There was a sense of this in a recent report from Christian Aid. The charity called it Behind the Mask, which seemed to suggest big business uses CSR as a PR shield. It is no coincidence, the charity claims, that the biggest public champions of CSR operate in areas such as oil, tobacco and mining. The purpose of this reporting, it seems to suggest, is merely to put a favourable PR gloss on a company’s activities while it can be as dastardly as ever away from the public eye.
If only this was true. It would at least suggest that companies had thought through why they have CSR policies. My criticism would be the opposite: that huge efforts are often put into producing reports without anyone having a clear idea of why they are there or what the company hopes to get out of it. Furthermore, companies are in danger of straying beyond their mandate when they put schools and hospitals into some of the poorer countries where they operate. Well-intentioned though such gestures are, they cut across the role of local governments.

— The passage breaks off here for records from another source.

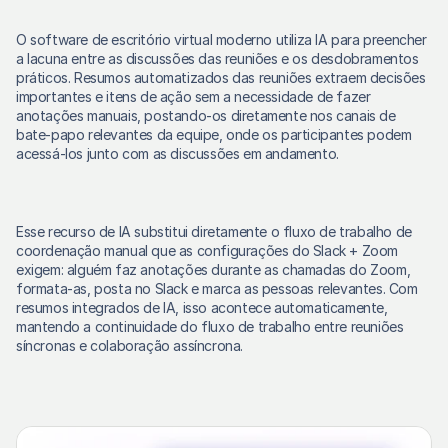
O software de escritório virtual moderno utiliza IA para preencher 
a lacuna entre as discussões das reuniões e os desdobramentos 
práticos. Resumos automatizados das reuniões extraem decisões 
importantes e itens de ação sem a necessidade de fazer 
anotações manuais, postando-os diretamente nos canais de 
bate-papo relevantes da equipe, onde os participantes podem 
acessá-los junto com as discussões em andamento. 
Esse recurso de IA substitui diretamente o fluxo de trabalho de 
coordenação manual que as configurações do Slack + Zoom 
exigem: alguém faz anotações durante as chamadas do Zoom, 
formata-as, posta no Slack e marca as pessoas relevantes. Com 
resumos integrados de IA, isso acontece automaticamente, 
mantendo a continuidade do fluxo de trabalho entre reuniões 
síncronas e colaboração assíncrona. 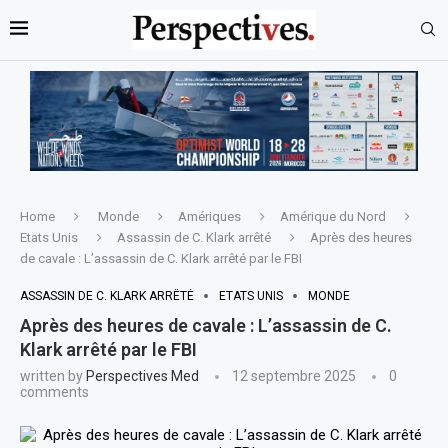
Home
Monde
Amériques
Amérique du Nord
Etats Unis
Assassin de C. Klark arrêté
Après des heures
de cavale : L’assassin de C. Klark arrêté par le FBI
ASSASSIN DE C. KLARK ARRÊTÉ
ETATS UNIS
MONDE
Après des heures de cavale : L’assassin de C.
Klark arrêté par le FBI
written by
Perspectives Med
12 septembre 2025
0
comments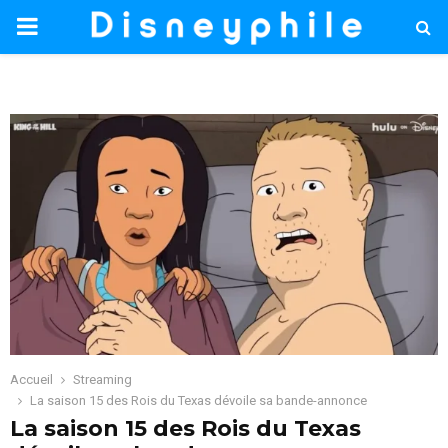
PRIMARY
MENU
Accueil
Streaming
La saison 15 des Rois du Texas dévoile sa bande-annonce
La saison 15 des Rois du Texas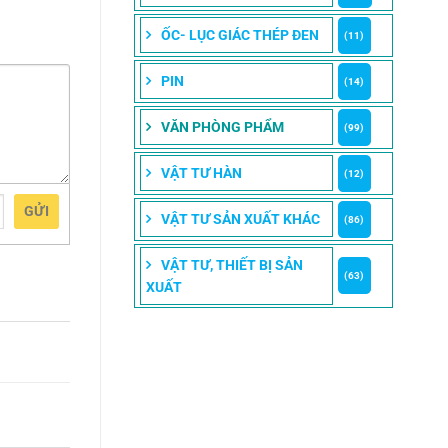
ỐC- LỤC GIÁC THÉP ĐEN
(11)
PIN
(14)
VĂN PHÒNG PHẨM
(99)
VẬT TƯ HÀN
(12)
GỬI
VẬT TƯ SẢN XUẤT KHÁC
(86)
VẬT TƯ, THIẾT BỊ SẢN
(63)
XUẤT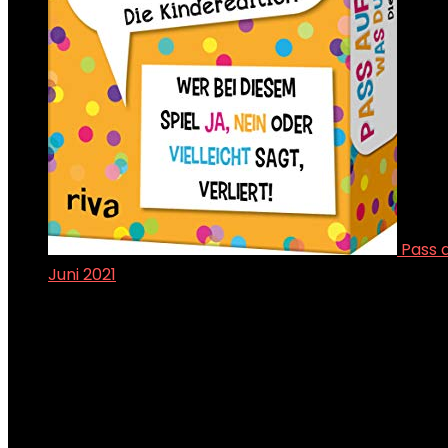
Pass a
Juni 2021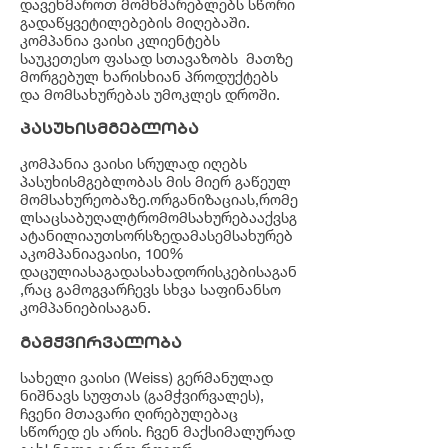
დავეხმაროთ მომხმარებლებს სწორი
გადაწყვეტილებების მიღებაში.
კომპანია ვაისი კლიენტებს
საუკეთესო ფასად სთავაზობს მათზე
მორგებულ ხარისხიან პროდუქტებს
და მომსახურებას უმოკლეს დროში.
პასუხისმგებლობა
კომპანია ვაისი სრულად იღებს
პასუხისმგებლობას მის მიერ გაწეულ
მომსახურეობაზე.ორგანიზაციას,რომე
ლსაცსაბუღალტრომომსახურებააქვსგ
ატანილიაუთსორსზედამასემსახურებ
აკომპანიავაისი, 100%
დაცულიასაგადასახადორისკებისაგან
,რაც გამოგვარჩევს სხვა საფინანსო
კომპანიებისაგან.
გამჭვირვალობა
სახელი ვაისი (Weiss) გერმანულად
ნიშნავს სუფთას (გამჭვირვალეს),
ჩვენი მთავარი ღირებულებაც
სწორედ ეს არის. ჩვენ მაქსიმალურად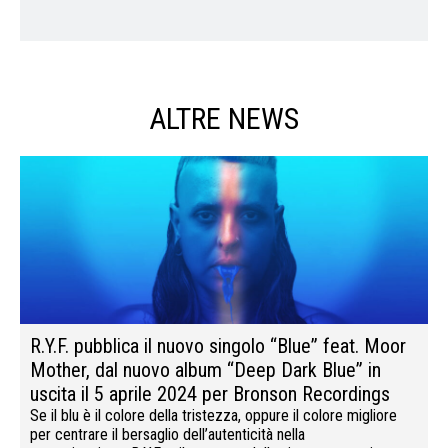
ALTRE NEWS
R.Y.F. pubblica il nuovo singolo “Blue” feat. Moor
Mother, dal nuovo album “Deep Dark Blue” in
uscita il 5 aprile 2024 per Bronson Recordings
Se il blu è il colore della tristezza, oppure il colore migliore
per centrare il bersaglio dell’autenticità nella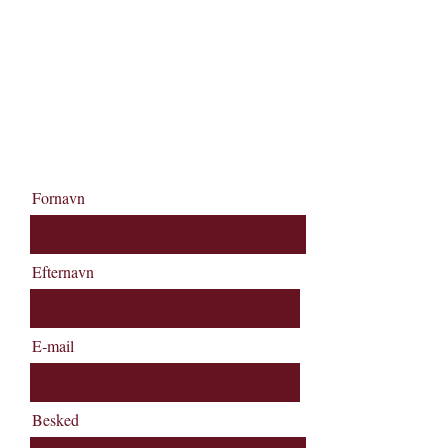
brug kontaktformularen her på siden.
Vi glæder os til at byde dig velkommen
på Pakhuset Skagen – hvor stemningen,
smagen og Skagen mødes.
+45 9844 2000
Booking@pakhusetskagen.dk
Fornavn
Efternavn
E-mail
Besked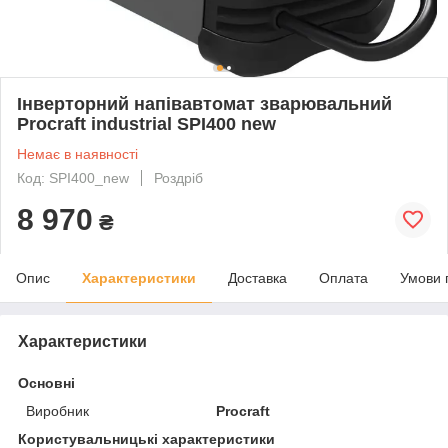
Інверторний напівавтомат зварювальний
Procraft industrial SPI400 new
Немає в наявності
Код: SPI400_new
Роздріб
8 970
₴
Опис
Характеристики
Доставка
Оплата
Умови 
Характеристики
Основні
Виробник
Procraft
Користувальницькі характеристики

Nigel Whittaker, whose firm ReputationInc works in this area, reckons much of the problem comes from the word ‘social’. Talk about corporate responsibility, he says, and the emphasis changes. Companies stop saying ‘look at us; we’re trying to be good’ and say ‘look at us; we want a licence to operate’, that licence being rooted in the public acceptance and acceptability of the company and what it does, not just in the narrow base of shareholder approval. The cost of not having this licence becomes all too apparent in the damage that can be done to the business when something goes wrong.